Exploiting CPU SIMD Extensions to Speed-up
Document Scoring with Tree Ensembles
Short paper accepted at SIGIR ’16: ACM Conference on Research and Development in Information Retrieval [1].
Abstract. Scoring documents with learning-to-rank (LtR) models based on large ensembles of regression trees is currently deemed one of the best solutions to effectively rank query results to be returned by large scale Information Retrieval systems.
This paper investigates the opportunities given by SIMD capabilities of modern CPUs to the end of efficiently evaluating regression trees ensembles. We propose V-QuickScorer (vQS), which exploits SIMD extensions to vectorize the document scoring, i.e., to perform the ensemble traversal by evaluating multiple documents simultaneously. We provide a comprehensive evaluation of vQS against the state of the art on three publicly available datasets. Experiments show that vQS provides speed-ups up to a factor of 3.2x.

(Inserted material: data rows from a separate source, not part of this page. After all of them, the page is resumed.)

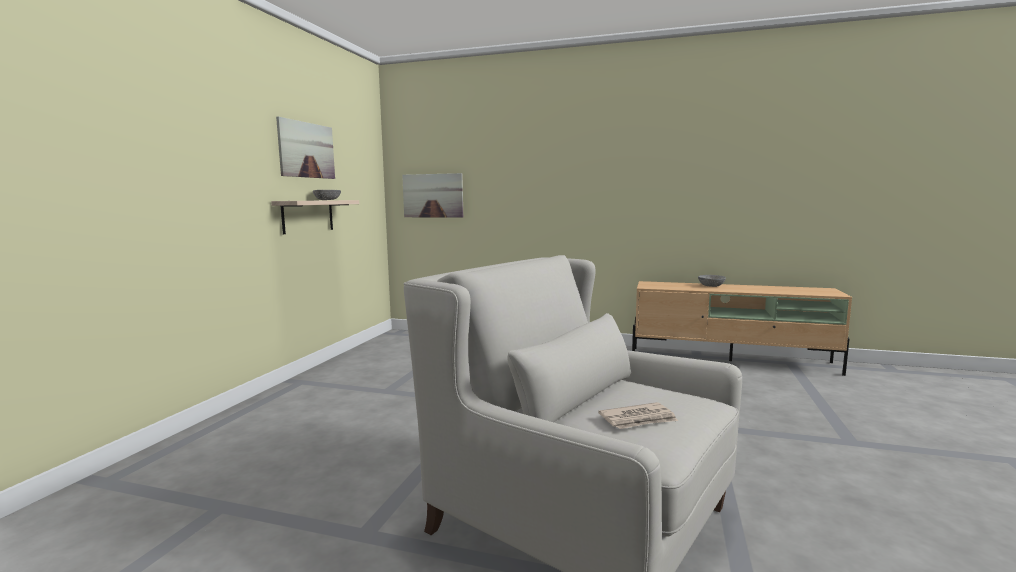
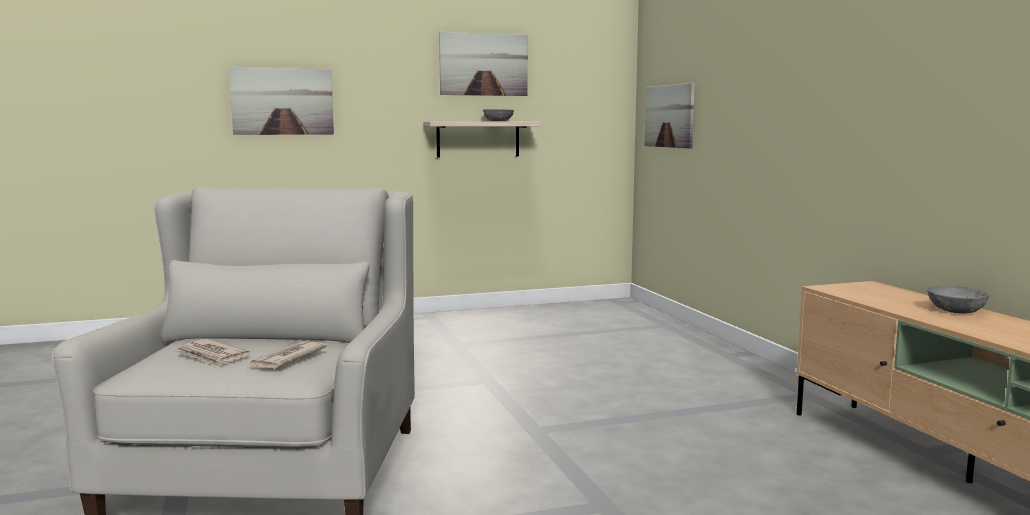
camera: 55 degrees right, 0 degrees up
none -> picture [229,67,334,135]
none -> newspaper [250,341,327,368]

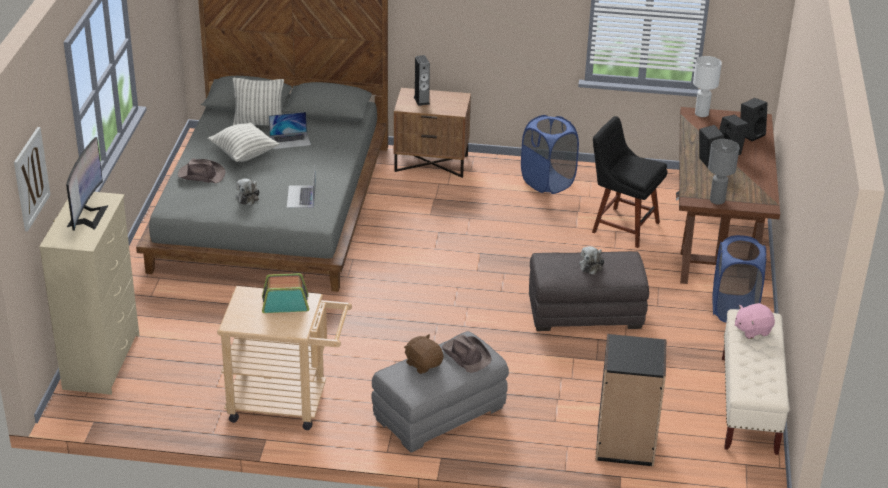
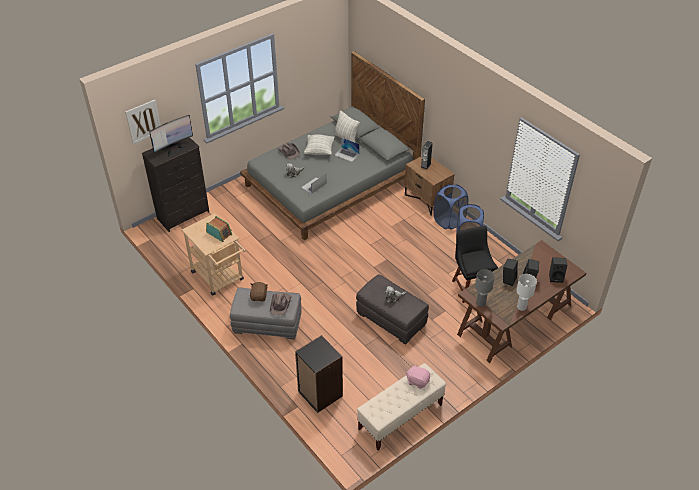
camera: 45 degrees right, 10 degrees up
beige dresser [39,192,139,395] -> black dresser [142,137,209,232]
white table lamp [693,56,722,117] -> white table lamp moved to [516,274,537,311]
blue laundry basket [712,235,767,322] -> blue laundry basket moved to [434,184,468,230]

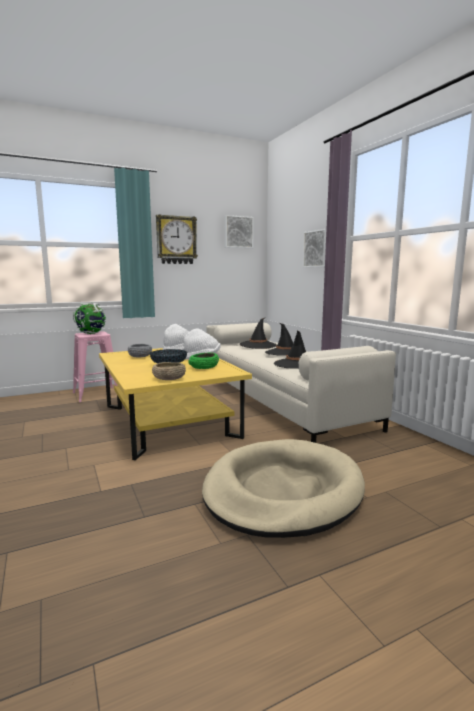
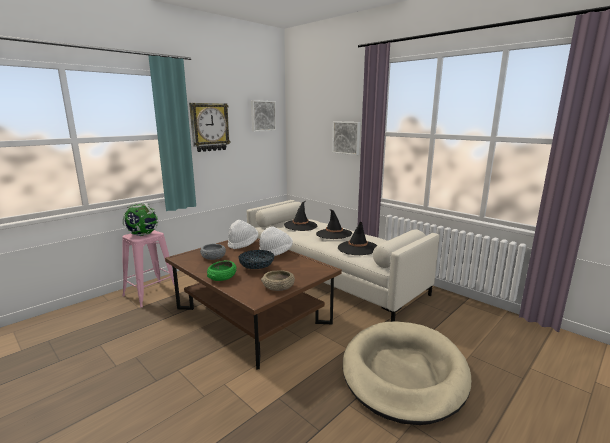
camera: 20 degrees left, 5 degrees up
yellow coffee table [99,348,252,460] -> brown coffee table [165,238,342,370]
green bowl [188,352,219,369] -> green bowl moved to [207,260,237,281]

The source code is available here: https://github.com/hpclab/vectorized-quickscorer.
References
[1] Claudio Lucchese, Franco Maria Nardini, Salvatore Orlando, Raffaele Perego, Nicola Tonellotto, and Rossano Venturini. Exploiting cpu simd extensions to speed-up document scoring with tree ensembles. In SIGIR ’16: Proceedings of the 39th International ACM SIGIR Conference on Research and Development in Information Retrieval, 2016.